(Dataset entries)
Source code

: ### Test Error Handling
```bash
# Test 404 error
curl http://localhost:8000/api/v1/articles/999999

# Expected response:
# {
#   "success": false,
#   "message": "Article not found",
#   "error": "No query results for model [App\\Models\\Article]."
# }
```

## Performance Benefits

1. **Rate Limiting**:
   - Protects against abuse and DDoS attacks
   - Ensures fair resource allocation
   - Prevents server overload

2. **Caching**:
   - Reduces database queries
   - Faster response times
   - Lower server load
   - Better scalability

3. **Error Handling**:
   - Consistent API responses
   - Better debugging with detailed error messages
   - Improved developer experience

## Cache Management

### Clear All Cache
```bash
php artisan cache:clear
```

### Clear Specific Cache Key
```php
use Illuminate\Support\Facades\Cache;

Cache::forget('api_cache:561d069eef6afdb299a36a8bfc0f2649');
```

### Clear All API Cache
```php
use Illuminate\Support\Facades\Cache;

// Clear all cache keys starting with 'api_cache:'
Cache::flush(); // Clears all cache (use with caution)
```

Task brief>
Set down, exactly and only, the lines running from the one holding "- Prevents server overload" through the end of the records above, both ends included.

Task solution>
   - Prevents server overload

2. **Caching**:
   - Reduces database queries
   - Faster response times
   - Lower server load
   - Better scalability

3. **Error Handling**:
   - Consistent API responses
   - Better debugging with detailed error messages
   - Improved developer experience

## Cache Management

### Clear All Cache
```bash
php artisan cache:clear
```

### Clear Specific Cache Key
```php
use Illuminate\Support\Facades\Cache;

Cache::forget('api_cache:561d069eef6afdb299a36a8bfc0f2649');
```

### Clear All API Cache
```php
use Illuminate\Support\Facades\Cache;

// Clear all cache keys starting with 'api_cache:'
Cache::flush(); // Clears all cache (use with caution)
```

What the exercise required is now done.